Disorders of Copper Metabolism in Children—A Problem too Rarely Recognized

Abstract

Copper plays an important role in metabolic processes. Both deficiency and excess of this element have a negative effect and lead to pathological conditions. Copper is a cofactor of many enzymatic reactions. Its concentration depends on the delivery in the diet, the absorption in enterocytes, transport with the participation of ATP7A/ATP7B protein, and proper excretion. Copper homeostasis disorders lead to serious medical conditions such as Menkes disease (MD) and Wilson’s disease (WD). A mutation in the ATP7A gene is the cause of Menkes disease, it prevents the supply of copper ions to enzymes dependent on them, such as dopamine β-hydroxylase and lysyl oxidase. This leads to progressive changes in the central nervous system and disorders of the connective tissue. In turn, Wilson’s disease is an inherited autosomal recessive disease.

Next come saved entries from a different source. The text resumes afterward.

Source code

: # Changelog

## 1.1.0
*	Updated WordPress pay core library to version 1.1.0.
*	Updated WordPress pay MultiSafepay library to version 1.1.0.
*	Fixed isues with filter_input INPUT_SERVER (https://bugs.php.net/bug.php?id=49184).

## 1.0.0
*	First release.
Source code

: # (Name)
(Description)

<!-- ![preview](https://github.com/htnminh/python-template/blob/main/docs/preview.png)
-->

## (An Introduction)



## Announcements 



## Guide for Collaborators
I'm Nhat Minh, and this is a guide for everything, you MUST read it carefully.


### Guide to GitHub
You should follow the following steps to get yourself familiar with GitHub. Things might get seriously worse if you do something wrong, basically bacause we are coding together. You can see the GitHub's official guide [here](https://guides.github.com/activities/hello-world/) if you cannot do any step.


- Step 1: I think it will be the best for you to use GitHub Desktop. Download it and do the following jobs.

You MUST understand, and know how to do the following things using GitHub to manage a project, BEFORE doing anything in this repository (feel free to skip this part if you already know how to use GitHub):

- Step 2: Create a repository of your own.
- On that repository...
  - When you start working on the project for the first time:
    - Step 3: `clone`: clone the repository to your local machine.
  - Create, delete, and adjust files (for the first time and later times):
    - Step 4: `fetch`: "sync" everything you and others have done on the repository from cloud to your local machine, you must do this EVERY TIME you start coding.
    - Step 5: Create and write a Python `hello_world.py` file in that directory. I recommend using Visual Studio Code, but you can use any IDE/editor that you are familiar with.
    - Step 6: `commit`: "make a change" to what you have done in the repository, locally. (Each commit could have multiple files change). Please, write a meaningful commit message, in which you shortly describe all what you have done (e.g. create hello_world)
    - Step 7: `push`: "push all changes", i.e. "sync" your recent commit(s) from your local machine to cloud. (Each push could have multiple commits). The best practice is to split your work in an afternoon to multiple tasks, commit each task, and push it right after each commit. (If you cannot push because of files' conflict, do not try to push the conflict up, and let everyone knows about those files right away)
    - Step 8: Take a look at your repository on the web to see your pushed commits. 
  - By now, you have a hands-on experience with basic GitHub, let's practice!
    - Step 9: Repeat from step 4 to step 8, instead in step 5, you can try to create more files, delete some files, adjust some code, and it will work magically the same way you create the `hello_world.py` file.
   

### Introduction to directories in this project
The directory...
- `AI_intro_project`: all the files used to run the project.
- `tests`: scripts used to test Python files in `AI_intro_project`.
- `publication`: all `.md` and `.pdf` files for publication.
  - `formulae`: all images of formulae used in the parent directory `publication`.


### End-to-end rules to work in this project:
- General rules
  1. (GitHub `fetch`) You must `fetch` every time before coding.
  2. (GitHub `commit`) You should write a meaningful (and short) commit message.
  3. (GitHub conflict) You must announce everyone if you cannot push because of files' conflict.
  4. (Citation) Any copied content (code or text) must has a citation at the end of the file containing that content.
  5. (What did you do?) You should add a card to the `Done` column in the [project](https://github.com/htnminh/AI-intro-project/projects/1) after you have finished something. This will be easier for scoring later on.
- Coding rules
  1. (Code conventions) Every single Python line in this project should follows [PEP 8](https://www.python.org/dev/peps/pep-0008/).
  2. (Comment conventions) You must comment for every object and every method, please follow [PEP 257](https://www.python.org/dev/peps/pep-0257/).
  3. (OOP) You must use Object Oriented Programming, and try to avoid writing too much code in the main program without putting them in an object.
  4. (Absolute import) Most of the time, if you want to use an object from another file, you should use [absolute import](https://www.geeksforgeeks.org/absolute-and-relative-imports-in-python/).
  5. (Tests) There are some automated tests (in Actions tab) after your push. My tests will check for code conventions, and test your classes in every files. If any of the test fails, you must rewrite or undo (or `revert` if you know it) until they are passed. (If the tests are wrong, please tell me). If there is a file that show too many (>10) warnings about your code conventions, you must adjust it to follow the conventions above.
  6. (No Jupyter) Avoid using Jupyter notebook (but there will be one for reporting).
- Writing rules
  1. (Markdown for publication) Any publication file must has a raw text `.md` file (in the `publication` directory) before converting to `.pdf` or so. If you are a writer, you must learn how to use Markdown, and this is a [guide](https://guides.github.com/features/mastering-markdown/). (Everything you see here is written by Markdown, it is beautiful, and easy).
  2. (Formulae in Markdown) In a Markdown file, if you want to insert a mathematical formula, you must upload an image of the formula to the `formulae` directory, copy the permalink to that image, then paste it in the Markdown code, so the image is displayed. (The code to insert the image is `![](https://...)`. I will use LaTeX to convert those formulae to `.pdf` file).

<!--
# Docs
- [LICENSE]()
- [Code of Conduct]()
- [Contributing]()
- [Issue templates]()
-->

It is caused by a mutation of the ATP7B gene encoding the ATP7B protein which means excess copper cannot be removed from the body, leading to the pathological accumulation of this element in the liver and brain. The clinical picture is dominated by the liver, neurological, and/or psychiatric symptoms. Early inclusion of zinc preparations and chelating drugs significantly improves the prognosis in this group of patients. The aim of the study is to analyse, based on the latest literature, the following factors: the etiopathogenesis, clinical picture, diagnostic tests, treatment, prognosis, and complications of disease entities associated with copper disturbances: Menkes disease and Wilson’s disease. In addition, it is necessary for general practitioners, neurologists, and gastroenterologists to pay attention to these disease entities because they are recognized too late and too rarely, especially in the paediatric population.